I'm not saying it was Shimano. That's what everyone else thinks, but here's the real deal:
  • UCI feeling pressure from USADA and world news media from the Lance thing. Obviously they knew about the doping and turned a blind eye. Things look bad for the UCI. 
  • Gwin coming through the ranks, poised to win World Cup title and the rainbows. Another too good to be true, out of left field American racer who crushes urbody, urday and makes the competition look like JV. Smells like Lance all over again. 
  • Turns out it's not drugs, Gwin's the real deal. But UCI can't stand the idea of America showing everyone else how much their country sucks, and plans to plant drug testing samples and get Gwin banned for EPO or blood doping or Red Bull or whatever they use these days. They pick the World Champs as the event to shame him. Gwin will be too disgraced to come back, and then we'll only have FAAGs representing America.  
  • UCI can't go through with drug bust plan because they're taking heat on this Lance thing. Drugs are out. 

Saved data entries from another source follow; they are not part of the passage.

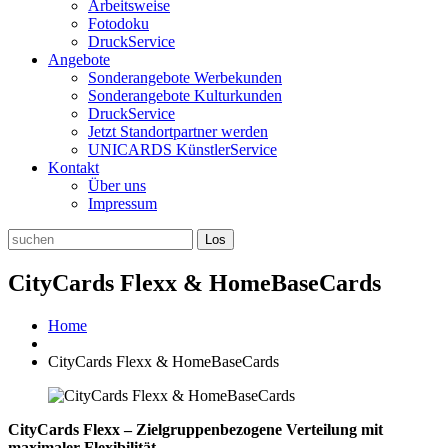
Arbeitsweise
Fotodoku
DruckService
Angebote
Sonderangebote Werbekunden
Sonderangebote Kulturkunden
DruckService
Jetzt Standortpartner werden
UNICARDS KünstlerService
Kontakt
Über uns
Impressum
CityCards Flexx & HomeBaseCards
Home
CityCards Flexx & HomeBaseCards
CityCards Flexx – Zielgruppenbezogene Verteilung mit
maximaler Flexibilität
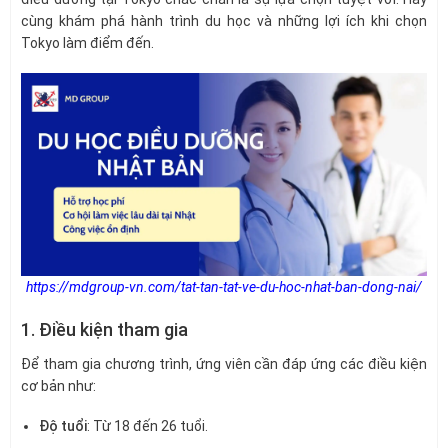
cùng khám phá hành trình du học và những lợi ích khi chọn
Tokyo làm điểm đến.
https://mdgroup-vn.com/tat-tan-tat-ve-du-hoc-nhat-ban-dong-nai/
1. Điều kiện tham gia
Để tham gia chương trình, ứng viên cần đáp ứng các điều kiện
cơ bản như:
Độ tuổi
: Từ 18 đến 26 tuổi.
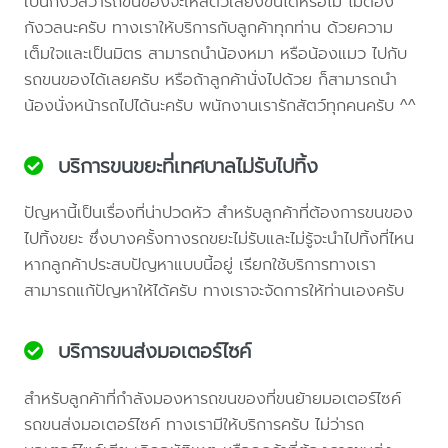
เป็นกังวลว่ารถขนของจะให้สัตว์เลี้ยงขึ้นได้หรือไม่ ไม่ต้อง
กังวลนะครับ ทางเราให้บริการกับลูกค้าทุกท่าน ด้วยความ
เต็มใจและเป็นมิตร สามารถนำน้องหมา หรือน้องแมว ไปกับ
รถขนของได้เลยครับ หรือถ้าลูกค้านั่งไปด้วย ก็สามารถนำ
น้องนั่งหน้ารถไปได้นะครับ พนักงานเรารักสัตว์ทุกคนครับ ^^
บริการขนขยะที่เทศบาลไม่รับไปทิ้ง
ปัญหานี้เป็นเรื่องที่น่าปวดหัว สำหรับลูกค้าที่ต้องการขนของ
ไปทิ้งขยะ ซึ่งบางครั้งทางรถขยะไม่รับและไม่รู้จะนำไปทิ้งที่ไหน
หากลูกค้าประสบปัญหาแบบนี้อยู่ เรียกใช้บริการทางเรา
สามารถแก้ปัญหาให้ได้ครับ ทางเราจะจัดการให้ท่านเองครับ
บริการขนส่งมอเตอร์ไซค์
สำหรับลูกค้าที่กำลังมองหารถขนของที่ขนย้ายมอเตอร์ไซค์
รถขนส่งมอเตอร์ไซค์ ทางเรามีให้บริการครับ ไม่ว่ารถ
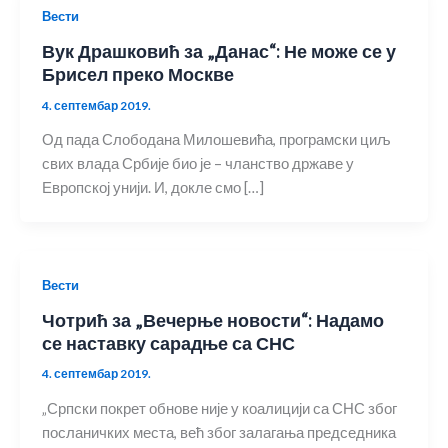
Вести
Вук Драшковић за „Данас“: Не може се у
Брисел преко Москве
4. септембар 2019.
Од пада Слободана Милошевића, програмски циљ
свих влада Србије био је – чланство државе у
Европској унији. И, докле смо […]
Вести
Чотрић за „Вечерње новости“: Надамо
се наставку сарадње са СНС
4. септембар 2019.
„Српски покрет обнове није у коалицији са СНС због
посланичких места, већ због залагања председника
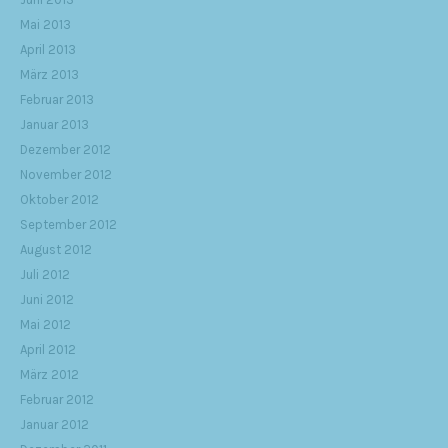
Mai 2013
April 2013
März 2013
Februar 2013
Januar 2013
Dezember 2012
November 2012
Oktober 2012
September 2012
August 2012
Juli 2012
Juni 2012
Mai 2012
April 2012
März 2012
Februar 2012
Januar 2012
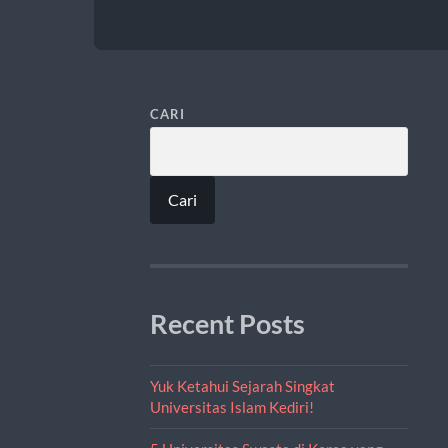
CARI
Cari
Recent Posts
Yuk Ketahui Sejarah Singkat
Universitas Islam Kediri!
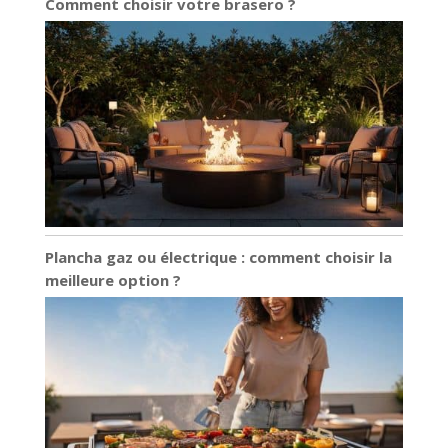
Comment choisir votre brasero ?
Plancha gaz ou électrique : comment choisir la
meilleure option ?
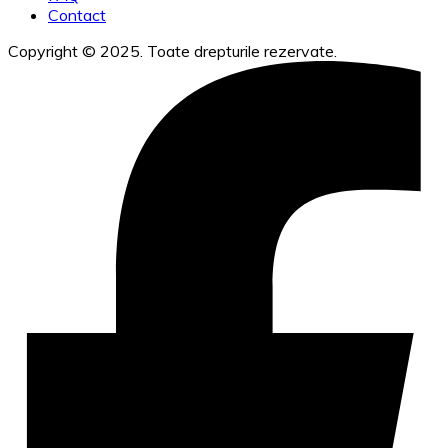
Contact
Copyright © 2025. Toate drepturile rezervate.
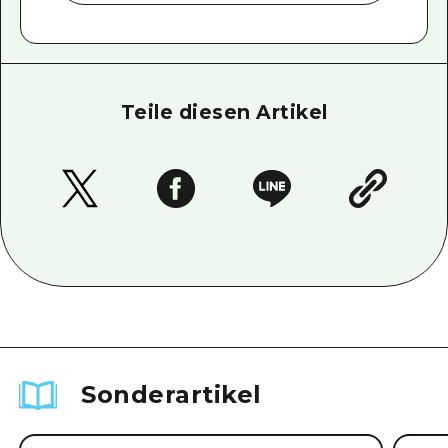
Teile diesen Artikel
Sonderartikel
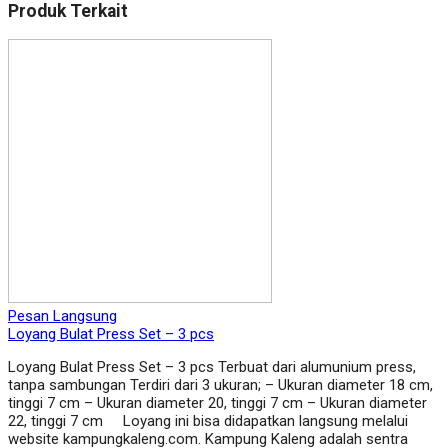
Produk Terkait
Pesan Langsung
Loyang Bulat Press Set – 3 pcs
Loyang Bulat Press Set – 3 pcs Terbuat dari alumunium press,
tanpa sambungan Terdiri dari 3 ukuran; – Ukuran diameter 18 cm,
tinggi 7 cm – Ukuran diameter 20, tinggi 7 cm – Ukuran diameter
22, tinggi 7 cm Loyang ini bisa didapatkan langsung melalui
website kampungkaleng.com. Kampung Kaleng adalah sentra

  • UCI plans to sabotage Gwin's bike, so they threaten Shimano & TWR. If Shimano doesn't turn a blind eye, the UCI threatens to pass a new rule to make good, well made parts illegal on the World Cup. Shimano knows if this UCI rule goes through, every top 20 rider in every cycling sport will be on SRAM. Some Euro joes will be on Campy, but that's only road and no one cares about Campy anyway. This will kill Shimano's marketing and sales. 
  • UCI wants a French or Swiss rider to win it, but even they don't like Spagnolo, and no one would believe it if Nick Beer won world champs. They don't want to detract from the glory of the Swiss/Belgian/French cycling legacy, so they settle for a non Swiss/Belgian/French rider who still won't get people excited: Minnaar. It's like a Dungey MX win; no one at home is dancing and singing.
It all goes down. Here's a visual representation of Whitely breaking the news to Gwin on his week off between World Champs and Norway. Gwin played by William Wallace, Martin Whitely played by Robert the Bruce, Monk played by Irish Stephen:



And that's the way it went down. True story.